40 per cent of families believe their income insufficient to cover their needs(Photo: Reuters)
Six out of 10 Egyptian households earn less than LE20,000 ($3,333) per year, previously unpublished official statistics from 2010 show.
Such figures back up findings from the latest survey by Egypt’s Information and Decision Support Center (IDSC), which show that 43 per cent of Egyptian households believe their income insufficient to cover their needs.
Figures also show that only 1 per cent of households made more than LE75,000 ($12,500) a year – a stark sign of Egypt's long-standing income inequality.
Only three out of every 100 families made more than LE50,000 a year.
Such disparity in incomes reflects a deteriorating wage base, where more than two thirds of income is earned through salaries and around 14 per cent comes via unofficial gifts and grants.
Egypt ranked 32 on the GINI equality index in 2005, slightly improving over 2001 when it scored 34.
Sweden is the most equal country in the world with an index of 23. Both Turkey and Tunisia are more unequal than Egypt with indexes of 43.6 and 40 respectively.

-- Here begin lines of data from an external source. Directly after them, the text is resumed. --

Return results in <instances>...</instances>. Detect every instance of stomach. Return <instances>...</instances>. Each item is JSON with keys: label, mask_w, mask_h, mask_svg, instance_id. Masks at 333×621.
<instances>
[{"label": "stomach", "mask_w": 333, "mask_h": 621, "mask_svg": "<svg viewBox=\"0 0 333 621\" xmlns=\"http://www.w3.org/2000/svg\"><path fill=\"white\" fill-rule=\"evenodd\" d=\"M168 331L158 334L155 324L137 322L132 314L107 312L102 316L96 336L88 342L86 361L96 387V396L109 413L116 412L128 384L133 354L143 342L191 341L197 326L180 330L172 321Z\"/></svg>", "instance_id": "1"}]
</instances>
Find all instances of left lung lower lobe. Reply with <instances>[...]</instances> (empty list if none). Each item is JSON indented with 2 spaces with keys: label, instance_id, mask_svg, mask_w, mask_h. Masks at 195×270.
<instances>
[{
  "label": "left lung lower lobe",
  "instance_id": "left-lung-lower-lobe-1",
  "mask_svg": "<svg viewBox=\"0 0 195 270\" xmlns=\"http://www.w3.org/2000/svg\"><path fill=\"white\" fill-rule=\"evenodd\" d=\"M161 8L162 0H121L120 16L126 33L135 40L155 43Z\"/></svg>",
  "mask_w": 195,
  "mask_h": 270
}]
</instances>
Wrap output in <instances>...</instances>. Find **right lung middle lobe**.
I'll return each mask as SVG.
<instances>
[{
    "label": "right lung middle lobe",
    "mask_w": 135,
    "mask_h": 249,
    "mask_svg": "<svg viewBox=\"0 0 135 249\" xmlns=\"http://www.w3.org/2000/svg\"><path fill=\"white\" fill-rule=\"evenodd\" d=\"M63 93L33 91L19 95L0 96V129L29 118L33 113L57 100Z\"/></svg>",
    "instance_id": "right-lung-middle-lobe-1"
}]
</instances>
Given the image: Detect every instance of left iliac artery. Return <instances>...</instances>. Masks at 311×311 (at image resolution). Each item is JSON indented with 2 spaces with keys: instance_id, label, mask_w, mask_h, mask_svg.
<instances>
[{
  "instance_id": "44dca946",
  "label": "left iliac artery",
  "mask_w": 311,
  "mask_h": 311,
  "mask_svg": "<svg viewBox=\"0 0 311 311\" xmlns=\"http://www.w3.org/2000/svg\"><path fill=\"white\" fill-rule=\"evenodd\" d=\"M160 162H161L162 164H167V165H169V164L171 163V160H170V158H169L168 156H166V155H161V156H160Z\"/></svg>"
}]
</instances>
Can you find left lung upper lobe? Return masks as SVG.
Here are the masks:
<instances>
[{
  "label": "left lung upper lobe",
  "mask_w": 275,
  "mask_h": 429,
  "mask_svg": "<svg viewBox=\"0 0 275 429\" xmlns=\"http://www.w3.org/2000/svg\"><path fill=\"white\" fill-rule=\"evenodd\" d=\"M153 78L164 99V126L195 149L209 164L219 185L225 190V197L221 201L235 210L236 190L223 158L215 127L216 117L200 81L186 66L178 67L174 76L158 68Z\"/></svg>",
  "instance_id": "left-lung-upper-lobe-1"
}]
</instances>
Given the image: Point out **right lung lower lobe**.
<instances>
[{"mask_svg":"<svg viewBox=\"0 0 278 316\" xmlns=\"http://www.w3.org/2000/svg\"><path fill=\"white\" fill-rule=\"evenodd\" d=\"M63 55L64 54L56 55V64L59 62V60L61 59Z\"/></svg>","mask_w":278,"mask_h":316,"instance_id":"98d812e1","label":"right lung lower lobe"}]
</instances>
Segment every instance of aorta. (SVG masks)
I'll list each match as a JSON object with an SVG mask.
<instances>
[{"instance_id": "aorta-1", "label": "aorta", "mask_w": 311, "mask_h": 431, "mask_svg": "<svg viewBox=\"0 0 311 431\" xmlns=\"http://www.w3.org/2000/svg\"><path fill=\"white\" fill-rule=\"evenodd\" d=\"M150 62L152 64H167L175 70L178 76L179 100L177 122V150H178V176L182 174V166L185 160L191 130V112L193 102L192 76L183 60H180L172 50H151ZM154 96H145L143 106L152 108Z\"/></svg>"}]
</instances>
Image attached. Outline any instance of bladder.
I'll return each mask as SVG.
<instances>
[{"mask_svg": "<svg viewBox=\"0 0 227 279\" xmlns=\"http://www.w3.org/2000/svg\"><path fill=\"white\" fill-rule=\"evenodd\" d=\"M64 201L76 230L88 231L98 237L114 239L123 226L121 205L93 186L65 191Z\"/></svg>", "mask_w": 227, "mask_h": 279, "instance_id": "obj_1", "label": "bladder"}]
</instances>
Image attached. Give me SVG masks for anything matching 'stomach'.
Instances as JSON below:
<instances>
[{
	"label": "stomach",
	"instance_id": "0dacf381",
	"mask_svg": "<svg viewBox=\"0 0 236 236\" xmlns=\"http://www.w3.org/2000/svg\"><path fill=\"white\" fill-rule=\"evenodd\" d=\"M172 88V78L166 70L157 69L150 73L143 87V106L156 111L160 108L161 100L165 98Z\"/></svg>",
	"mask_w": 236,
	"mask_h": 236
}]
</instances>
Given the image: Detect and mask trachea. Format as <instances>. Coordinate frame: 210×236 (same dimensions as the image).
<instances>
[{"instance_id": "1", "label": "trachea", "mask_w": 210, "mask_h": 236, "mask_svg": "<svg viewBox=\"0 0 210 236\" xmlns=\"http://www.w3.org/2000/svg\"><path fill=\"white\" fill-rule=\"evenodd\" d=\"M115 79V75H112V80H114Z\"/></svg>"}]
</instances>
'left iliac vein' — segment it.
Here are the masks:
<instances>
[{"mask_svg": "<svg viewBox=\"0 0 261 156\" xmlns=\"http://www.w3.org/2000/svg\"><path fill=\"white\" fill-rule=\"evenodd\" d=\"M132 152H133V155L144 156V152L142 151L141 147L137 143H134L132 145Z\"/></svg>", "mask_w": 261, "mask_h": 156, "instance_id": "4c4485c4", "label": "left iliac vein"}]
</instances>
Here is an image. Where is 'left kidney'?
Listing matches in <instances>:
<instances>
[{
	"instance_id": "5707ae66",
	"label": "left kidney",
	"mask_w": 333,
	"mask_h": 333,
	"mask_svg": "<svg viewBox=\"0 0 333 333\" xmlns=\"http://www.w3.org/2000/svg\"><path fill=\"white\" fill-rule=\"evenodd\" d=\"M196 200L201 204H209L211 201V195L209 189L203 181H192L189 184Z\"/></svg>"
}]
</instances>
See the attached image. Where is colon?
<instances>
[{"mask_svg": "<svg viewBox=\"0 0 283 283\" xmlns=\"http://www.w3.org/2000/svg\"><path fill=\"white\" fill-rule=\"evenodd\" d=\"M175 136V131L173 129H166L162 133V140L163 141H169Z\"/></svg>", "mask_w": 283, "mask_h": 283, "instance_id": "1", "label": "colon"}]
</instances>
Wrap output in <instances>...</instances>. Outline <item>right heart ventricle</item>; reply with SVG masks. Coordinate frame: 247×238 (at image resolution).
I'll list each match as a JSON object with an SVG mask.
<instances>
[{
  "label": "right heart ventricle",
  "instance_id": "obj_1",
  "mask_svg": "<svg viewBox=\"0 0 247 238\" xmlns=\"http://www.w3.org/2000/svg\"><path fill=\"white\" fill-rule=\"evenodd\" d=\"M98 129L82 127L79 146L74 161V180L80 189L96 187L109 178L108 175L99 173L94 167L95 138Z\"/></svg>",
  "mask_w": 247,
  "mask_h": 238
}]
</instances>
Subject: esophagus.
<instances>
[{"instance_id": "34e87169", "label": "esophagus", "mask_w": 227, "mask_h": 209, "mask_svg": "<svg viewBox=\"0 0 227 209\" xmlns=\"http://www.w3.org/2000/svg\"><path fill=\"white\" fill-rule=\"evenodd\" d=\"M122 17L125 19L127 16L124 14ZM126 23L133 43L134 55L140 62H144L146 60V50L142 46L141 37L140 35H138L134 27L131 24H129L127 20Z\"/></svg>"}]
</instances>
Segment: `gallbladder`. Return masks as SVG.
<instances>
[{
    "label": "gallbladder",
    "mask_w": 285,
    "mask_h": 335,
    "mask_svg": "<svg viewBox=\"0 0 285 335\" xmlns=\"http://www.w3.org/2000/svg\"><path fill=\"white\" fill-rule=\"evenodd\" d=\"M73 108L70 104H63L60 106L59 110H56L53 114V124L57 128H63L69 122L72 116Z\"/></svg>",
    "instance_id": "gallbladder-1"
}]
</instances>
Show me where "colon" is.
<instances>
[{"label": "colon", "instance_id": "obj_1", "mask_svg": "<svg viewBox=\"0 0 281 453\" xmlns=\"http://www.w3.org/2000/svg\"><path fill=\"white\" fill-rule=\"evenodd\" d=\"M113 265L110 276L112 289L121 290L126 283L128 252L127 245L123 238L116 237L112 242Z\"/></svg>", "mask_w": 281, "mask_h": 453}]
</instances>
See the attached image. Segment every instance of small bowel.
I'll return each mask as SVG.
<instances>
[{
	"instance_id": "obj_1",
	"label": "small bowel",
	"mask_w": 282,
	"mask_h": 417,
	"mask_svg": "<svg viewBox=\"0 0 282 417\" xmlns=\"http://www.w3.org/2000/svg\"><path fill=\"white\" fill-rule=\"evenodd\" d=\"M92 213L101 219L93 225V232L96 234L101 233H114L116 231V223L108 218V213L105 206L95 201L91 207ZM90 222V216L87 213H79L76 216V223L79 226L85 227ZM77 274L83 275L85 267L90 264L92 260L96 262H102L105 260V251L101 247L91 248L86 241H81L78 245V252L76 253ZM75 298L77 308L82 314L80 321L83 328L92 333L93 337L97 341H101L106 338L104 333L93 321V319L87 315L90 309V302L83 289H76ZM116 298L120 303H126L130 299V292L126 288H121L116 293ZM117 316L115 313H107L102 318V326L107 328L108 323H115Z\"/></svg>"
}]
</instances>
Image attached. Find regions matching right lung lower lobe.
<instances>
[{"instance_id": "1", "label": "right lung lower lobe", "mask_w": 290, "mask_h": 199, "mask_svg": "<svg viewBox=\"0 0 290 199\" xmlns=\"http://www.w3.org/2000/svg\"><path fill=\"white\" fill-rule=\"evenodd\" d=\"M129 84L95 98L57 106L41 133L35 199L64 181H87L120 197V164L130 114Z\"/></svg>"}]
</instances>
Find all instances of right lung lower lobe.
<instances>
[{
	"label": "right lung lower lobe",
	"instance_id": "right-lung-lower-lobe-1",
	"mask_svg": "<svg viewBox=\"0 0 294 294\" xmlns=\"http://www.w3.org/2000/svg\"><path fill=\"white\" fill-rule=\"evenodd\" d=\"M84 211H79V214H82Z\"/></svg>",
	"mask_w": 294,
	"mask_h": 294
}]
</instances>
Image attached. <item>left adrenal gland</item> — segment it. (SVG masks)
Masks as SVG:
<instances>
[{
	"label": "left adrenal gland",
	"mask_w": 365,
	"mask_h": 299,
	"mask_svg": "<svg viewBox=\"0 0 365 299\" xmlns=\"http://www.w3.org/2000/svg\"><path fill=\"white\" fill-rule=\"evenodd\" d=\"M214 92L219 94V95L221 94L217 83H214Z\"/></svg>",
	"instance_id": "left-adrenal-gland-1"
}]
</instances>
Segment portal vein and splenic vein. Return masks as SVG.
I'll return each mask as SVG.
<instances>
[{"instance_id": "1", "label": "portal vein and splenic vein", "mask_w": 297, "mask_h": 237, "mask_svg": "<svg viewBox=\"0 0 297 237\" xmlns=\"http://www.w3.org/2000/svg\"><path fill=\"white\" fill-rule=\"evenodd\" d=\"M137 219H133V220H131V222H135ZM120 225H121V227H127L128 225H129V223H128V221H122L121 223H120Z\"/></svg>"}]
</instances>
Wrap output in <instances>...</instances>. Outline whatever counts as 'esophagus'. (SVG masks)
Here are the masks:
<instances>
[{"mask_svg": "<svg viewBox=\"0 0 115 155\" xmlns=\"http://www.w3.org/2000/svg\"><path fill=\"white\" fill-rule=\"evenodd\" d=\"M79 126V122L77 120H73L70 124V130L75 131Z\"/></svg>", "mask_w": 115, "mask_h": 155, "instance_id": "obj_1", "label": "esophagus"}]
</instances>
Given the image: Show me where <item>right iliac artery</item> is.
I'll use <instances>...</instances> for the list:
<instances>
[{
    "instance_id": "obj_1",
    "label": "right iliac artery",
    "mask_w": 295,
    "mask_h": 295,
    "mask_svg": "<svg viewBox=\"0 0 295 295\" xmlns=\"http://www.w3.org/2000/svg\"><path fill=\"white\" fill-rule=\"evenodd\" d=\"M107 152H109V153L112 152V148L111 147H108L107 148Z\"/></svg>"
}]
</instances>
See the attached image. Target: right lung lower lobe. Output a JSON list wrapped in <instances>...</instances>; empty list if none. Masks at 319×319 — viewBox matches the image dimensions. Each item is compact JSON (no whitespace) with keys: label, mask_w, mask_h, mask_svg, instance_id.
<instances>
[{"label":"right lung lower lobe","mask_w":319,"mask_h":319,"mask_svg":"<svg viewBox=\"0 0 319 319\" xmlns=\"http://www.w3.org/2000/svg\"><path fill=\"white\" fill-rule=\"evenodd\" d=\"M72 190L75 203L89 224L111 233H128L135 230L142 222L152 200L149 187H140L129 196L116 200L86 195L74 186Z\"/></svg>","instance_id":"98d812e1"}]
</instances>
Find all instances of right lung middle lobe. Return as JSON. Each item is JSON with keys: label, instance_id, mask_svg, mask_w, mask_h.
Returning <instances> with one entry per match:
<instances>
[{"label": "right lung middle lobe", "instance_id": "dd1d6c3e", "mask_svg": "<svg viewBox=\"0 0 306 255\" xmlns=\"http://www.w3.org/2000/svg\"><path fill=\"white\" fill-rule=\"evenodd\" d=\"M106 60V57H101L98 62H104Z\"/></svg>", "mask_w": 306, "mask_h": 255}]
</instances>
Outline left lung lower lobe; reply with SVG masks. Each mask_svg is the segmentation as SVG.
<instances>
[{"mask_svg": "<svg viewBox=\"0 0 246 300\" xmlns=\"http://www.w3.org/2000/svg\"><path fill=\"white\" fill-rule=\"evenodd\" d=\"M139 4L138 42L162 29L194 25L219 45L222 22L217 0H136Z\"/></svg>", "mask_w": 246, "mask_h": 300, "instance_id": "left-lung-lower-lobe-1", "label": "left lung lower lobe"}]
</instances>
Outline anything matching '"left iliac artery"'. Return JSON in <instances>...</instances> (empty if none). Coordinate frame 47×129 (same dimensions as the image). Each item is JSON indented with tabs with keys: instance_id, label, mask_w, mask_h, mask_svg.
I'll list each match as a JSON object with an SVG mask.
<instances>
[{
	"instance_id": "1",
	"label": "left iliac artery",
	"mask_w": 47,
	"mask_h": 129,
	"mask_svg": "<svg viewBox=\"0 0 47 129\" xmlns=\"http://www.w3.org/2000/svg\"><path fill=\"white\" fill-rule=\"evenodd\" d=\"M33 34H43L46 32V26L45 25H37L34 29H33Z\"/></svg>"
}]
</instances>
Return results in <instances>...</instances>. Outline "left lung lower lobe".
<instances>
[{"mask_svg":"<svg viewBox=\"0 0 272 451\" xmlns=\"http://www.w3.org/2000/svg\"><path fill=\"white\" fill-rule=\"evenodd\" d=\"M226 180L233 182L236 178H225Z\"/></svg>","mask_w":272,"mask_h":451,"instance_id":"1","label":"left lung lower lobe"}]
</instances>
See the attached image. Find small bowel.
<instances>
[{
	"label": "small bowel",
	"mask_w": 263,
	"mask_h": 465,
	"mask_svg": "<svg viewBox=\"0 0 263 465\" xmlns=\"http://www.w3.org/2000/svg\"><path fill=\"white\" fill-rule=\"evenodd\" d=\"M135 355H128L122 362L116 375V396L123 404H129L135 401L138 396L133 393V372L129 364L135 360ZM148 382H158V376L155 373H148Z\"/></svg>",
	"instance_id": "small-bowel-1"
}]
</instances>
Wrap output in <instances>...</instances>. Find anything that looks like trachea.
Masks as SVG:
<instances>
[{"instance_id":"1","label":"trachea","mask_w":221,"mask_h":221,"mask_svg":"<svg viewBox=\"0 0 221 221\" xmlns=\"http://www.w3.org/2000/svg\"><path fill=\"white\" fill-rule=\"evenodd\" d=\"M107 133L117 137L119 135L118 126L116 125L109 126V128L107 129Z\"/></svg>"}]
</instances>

The index measures the extent to which the distribution of income -- or, in some cases, consumption expenditure -- among households deviates from a perfectly equal distribution. An index of zero would mean perfect equality.
Egypt's poverty rate remained steady between 1996 and 2005, where two of every 10 Egyptians earned less than $2 a day.
Ironically, Egypt has the largest number of billionaires in Africa, with 7 of the continent’s 40 richest people holding Egyptian citizenship, according to a recent report by Forbes magazine.
A report released on Monday from the OECD also shows a rising gap between rich and poor in the developed world.
“There was a rise in the share of top-income recipients in total gross income in the three decades from 1980 to 2010 in all countries, with considerable variation from country to country,” said the report.
“It was most marked in the United States: prior to the onset of the financial and economic crisis in 2008, the share of the richest 1% in all income reached close to 20%.”
However, the report added that even in countries perceived as "fairer" – such as Germany, Denmark and Sweden – the gap between rich and poor had expanded: from five to one in the 1980s to six to one today. In rising powers like Brazil, Russia, India and China the ratio is 50 to one.
Slovenia is the most equal country, according to OECD data.